Differences in SLURM command between what Snakemake says it runs and what is actually run
Opened this issue · 8 comments
Dear developers
I have a rule that produces unexpected results when submitting to slurm (Snakemake version: 8.10.0). So, I turned on verbose in order to double-check that the command was formatted correctly. According to Snakemake, the following command was submitted to slurm:
gatk SplitIntervals -R some_file -L some_file --scatter-count 32 --subdivision-mode BALANCING_WITHOUT_INTERVAL_SUBDIVISION -O some_folder
Job 11 has been submitted with SLURM jobid 633204 (log: /.../633204.log).
Then I opened the referenced 633204.log and here the command looked like:
gatk SplitIntervals -R some_file -L some_file --scatter-count 1 --subdivision-mode BALANCING_WITHOUT_INTERVAL_SUBDIVISION -O some_folder
Notice how the --scatter-count option has changed from 32 to 1, which explains the unexpected results. This number is based on available cores and is calculated like this in my workflow:
large_job_cores = max(1, math.floor(workflow.cores / len(SAMPLES)))
Since this number has apparently changed between the main workflow and the slurm submission, I wonder if Snakemake is run a second time for each slurm submission? If so, workflow.cores (and maybe other parameters) should be transferred somehow from the main workflow to the slurm submission.
Thank you for all your hard work!
Cheers!
Hi,
Thanks for the feedback!
The SLURM executor plugin is oblivious to whatever you write in your Snakefile, except for threads
and cpus_per_task
(the latter usually defined as a resource in a workflow profile).
So, how is large_job_cores
propagated further? Please show us that code to elaborate whether we are dealing with a bug, indeed. Thank you!
Thanks, certainly.
large_job_cores is used to control multithreading in rules that launch multi-threaded programs. In addition, parallel computing is also achieved for certain single-threaded jobs by splitting input files in chunks before running them.

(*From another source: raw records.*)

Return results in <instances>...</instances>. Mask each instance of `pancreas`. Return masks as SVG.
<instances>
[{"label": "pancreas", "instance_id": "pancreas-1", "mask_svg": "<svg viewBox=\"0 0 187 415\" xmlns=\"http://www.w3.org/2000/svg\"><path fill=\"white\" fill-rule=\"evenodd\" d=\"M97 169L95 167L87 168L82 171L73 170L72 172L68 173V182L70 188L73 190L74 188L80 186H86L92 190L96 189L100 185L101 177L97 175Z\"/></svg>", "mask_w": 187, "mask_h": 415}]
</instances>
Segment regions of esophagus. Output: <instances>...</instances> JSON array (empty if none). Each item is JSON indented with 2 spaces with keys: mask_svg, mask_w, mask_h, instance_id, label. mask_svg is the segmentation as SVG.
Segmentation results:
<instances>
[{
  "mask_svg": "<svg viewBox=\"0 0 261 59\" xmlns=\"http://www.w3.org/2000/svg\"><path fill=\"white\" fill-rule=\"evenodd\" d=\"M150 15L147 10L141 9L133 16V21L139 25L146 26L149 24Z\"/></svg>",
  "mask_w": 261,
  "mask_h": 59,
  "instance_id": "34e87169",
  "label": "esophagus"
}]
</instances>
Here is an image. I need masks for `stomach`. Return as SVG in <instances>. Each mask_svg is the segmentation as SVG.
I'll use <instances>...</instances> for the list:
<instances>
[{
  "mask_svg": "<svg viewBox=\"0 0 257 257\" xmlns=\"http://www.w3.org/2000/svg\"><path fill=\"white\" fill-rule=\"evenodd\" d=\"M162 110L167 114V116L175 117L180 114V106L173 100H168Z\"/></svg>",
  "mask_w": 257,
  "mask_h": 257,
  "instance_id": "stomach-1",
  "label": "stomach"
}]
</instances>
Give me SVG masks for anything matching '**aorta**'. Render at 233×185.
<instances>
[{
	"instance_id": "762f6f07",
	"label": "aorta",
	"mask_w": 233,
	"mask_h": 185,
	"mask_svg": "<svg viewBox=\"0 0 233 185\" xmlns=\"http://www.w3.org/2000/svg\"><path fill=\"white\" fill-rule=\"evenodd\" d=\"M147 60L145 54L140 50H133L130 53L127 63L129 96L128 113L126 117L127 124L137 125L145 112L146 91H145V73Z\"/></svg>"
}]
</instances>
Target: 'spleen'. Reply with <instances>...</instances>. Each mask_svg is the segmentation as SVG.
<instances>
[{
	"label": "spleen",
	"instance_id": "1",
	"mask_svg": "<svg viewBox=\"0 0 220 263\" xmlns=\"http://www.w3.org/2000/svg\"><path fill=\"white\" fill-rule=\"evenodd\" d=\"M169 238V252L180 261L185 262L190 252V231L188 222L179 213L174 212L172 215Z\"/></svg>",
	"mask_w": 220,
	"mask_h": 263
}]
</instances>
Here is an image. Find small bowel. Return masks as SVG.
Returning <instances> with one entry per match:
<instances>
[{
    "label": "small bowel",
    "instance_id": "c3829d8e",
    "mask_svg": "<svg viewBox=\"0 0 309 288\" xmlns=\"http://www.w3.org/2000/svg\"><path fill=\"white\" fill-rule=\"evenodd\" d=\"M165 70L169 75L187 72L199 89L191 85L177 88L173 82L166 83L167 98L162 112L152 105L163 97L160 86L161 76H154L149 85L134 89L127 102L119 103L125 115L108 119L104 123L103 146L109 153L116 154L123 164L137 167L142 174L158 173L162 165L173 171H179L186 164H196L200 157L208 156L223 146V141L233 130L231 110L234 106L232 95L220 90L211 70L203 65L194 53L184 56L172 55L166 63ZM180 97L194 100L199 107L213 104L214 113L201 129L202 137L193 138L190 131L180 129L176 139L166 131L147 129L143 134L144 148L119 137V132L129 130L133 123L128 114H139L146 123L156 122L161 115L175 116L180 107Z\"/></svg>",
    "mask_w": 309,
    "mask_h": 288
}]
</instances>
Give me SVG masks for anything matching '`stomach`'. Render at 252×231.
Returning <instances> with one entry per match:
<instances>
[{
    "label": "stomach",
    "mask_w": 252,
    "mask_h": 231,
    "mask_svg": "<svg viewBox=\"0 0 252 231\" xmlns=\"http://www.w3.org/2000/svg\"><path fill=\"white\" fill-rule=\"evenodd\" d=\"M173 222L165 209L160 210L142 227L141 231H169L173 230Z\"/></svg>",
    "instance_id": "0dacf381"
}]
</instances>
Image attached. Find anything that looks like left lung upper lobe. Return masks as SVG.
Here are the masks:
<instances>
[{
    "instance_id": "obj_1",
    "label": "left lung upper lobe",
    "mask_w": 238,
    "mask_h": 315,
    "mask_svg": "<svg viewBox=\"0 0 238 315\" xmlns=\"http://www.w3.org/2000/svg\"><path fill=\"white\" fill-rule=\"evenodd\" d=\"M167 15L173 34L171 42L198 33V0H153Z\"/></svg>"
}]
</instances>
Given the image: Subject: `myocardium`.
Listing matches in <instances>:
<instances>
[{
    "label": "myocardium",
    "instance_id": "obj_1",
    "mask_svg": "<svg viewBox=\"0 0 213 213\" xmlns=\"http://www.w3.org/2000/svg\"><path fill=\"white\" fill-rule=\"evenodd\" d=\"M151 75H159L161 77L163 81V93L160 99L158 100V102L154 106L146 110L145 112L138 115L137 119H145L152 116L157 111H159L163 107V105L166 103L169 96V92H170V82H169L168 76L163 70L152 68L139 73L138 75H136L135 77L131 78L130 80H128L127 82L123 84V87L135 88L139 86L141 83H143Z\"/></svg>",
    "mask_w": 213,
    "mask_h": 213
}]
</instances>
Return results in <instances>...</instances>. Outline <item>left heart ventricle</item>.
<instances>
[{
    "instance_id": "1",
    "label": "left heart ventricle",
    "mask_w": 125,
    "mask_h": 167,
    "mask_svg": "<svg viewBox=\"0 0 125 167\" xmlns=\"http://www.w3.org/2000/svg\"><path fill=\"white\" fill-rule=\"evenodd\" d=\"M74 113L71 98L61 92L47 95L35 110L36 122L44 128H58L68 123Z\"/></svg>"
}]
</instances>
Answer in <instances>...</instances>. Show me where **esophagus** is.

The latter is what SplitIntervals is for and it creates as many chunks as you instruct it to via the --scatter-count option.
I don't know if it will help to shed some light on this, but here is how large_job_cores is used in that rule:
large_job_cores = max(1, math.floor(workflow.cores / len(SAMPLES)))
INTERVAL_SUBDIVISION_NUMBERS = [str(i).zfill(4) for i in range(large_job_cores )]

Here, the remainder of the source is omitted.